**Exercise instructions**
Below are records to transcribe exactly, without their pictures.

**Records**
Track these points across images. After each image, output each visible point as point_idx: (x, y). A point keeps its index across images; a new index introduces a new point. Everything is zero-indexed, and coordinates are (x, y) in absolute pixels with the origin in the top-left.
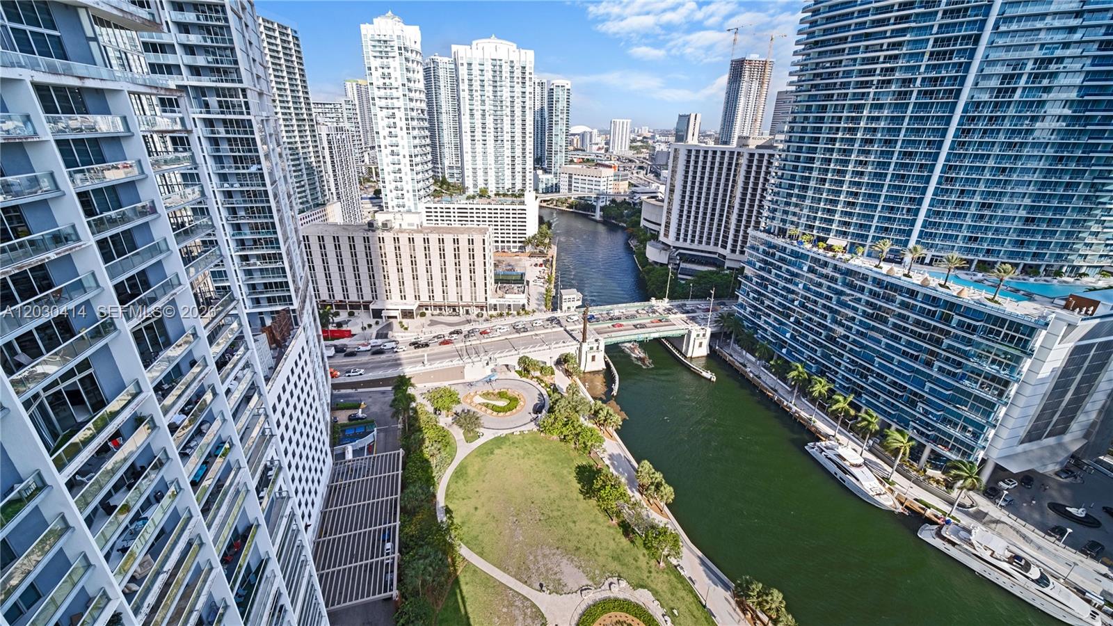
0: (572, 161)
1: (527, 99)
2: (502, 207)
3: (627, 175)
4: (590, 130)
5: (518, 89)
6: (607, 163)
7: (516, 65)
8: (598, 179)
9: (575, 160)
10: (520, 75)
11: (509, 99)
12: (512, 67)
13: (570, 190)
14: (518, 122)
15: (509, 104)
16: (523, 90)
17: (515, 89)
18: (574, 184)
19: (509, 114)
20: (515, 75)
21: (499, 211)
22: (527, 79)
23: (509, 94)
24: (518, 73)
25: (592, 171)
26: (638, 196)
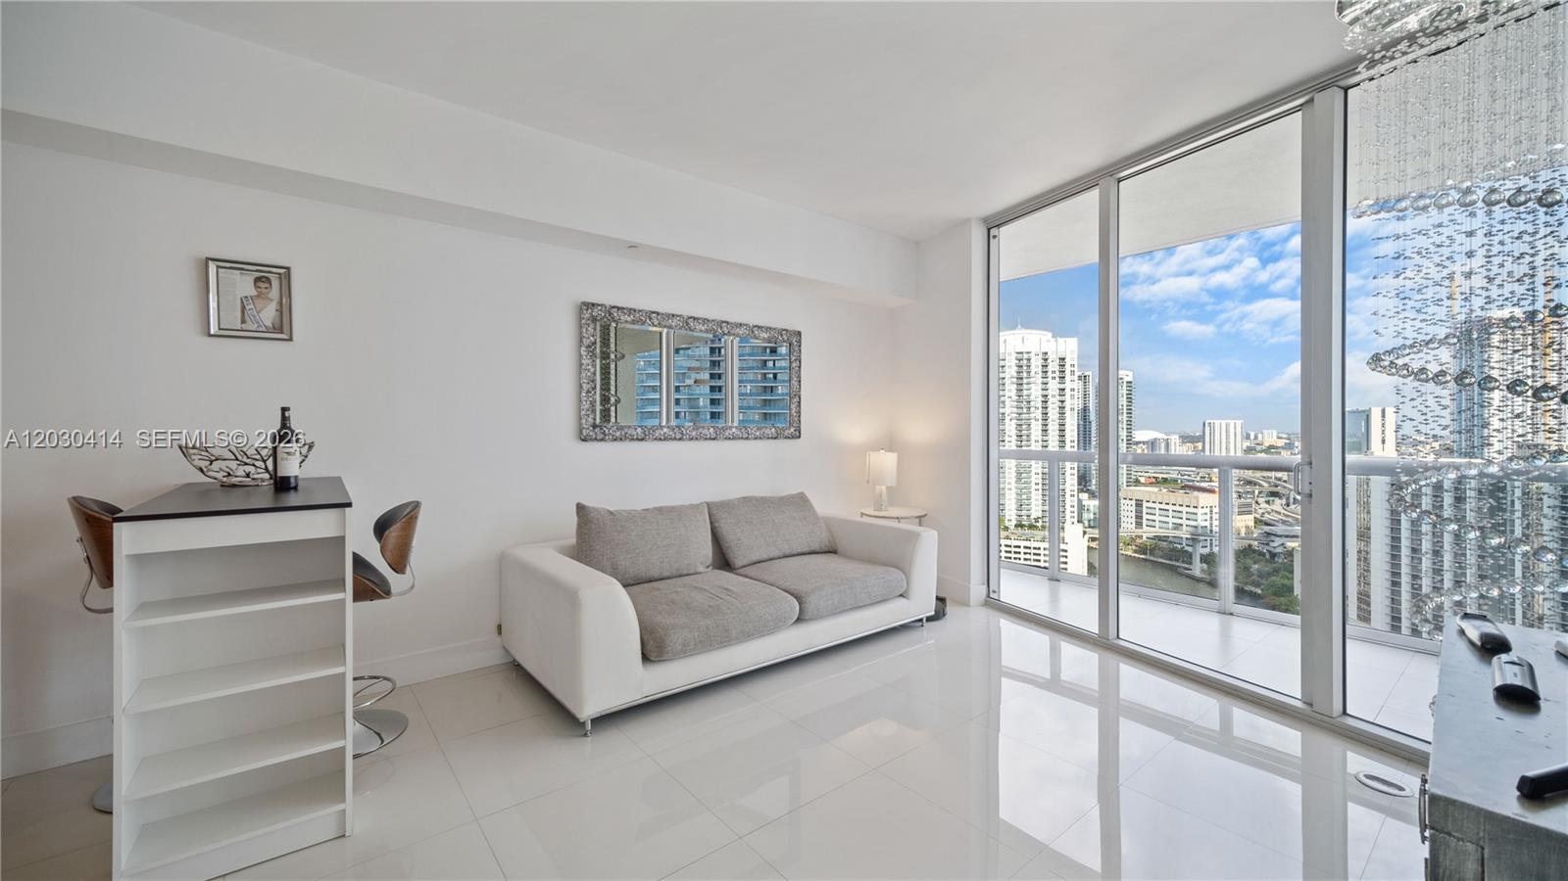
0: (1137, 482)
1: (1067, 397)
2: (1027, 544)
3: (1250, 505)
4: (1166, 437)
5: (1053, 386)
6: (1204, 485)
7: (1051, 356)
8: (1192, 510)
9: (1142, 480)
10: (1057, 368)
11: (1041, 399)
12: (1046, 360)
13: (1139, 524)
14: (1053, 428)
15: (1040, 405)
16: (1062, 386)
17: (1049, 386)
18: (1145, 516)
19: (1040, 416)
20: (1050, 368)
21: (1022, 550)
22: (1068, 372)
23: (1040, 392)
24: (1053, 366)
25: (1180, 496)
26: (1278, 542)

**Result**
Track these points across images. After each image, output each visible point as point_idx: (x, y). A point keeps its index across images; a new index introduces a new point. Everything is zero-indexed, and coordinates are (x, y) in absolute pixels with the origin in the top-left.
0: (572, 161)
1: (527, 99)
2: (502, 207)
3: (627, 175)
4: (590, 130)
5: (518, 89)
6: (607, 163)
7: (516, 65)
8: (598, 179)
9: (575, 160)
10: (520, 75)
11: (509, 99)
12: (512, 67)
13: (570, 190)
14: (518, 122)
15: (509, 104)
16: (523, 90)
17: (515, 89)
18: (574, 184)
19: (509, 114)
20: (515, 75)
21: (499, 211)
22: (527, 79)
23: (509, 94)
24: (518, 73)
25: (592, 171)
26: (638, 196)
0: (1137, 482)
1: (1067, 397)
2: (1027, 544)
3: (1250, 505)
4: (1166, 437)
5: (1053, 386)
6: (1204, 485)
7: (1051, 356)
8: (1192, 510)
9: (1142, 480)
10: (1057, 368)
11: (1041, 399)
12: (1046, 360)
13: (1139, 524)
14: (1053, 428)
15: (1040, 405)
16: (1062, 386)
17: (1049, 386)
18: (1145, 516)
19: (1040, 416)
20: (1050, 368)
21: (1022, 550)
22: (1068, 372)
23: (1040, 392)
24: (1053, 366)
25: (1180, 496)
26: (1278, 542)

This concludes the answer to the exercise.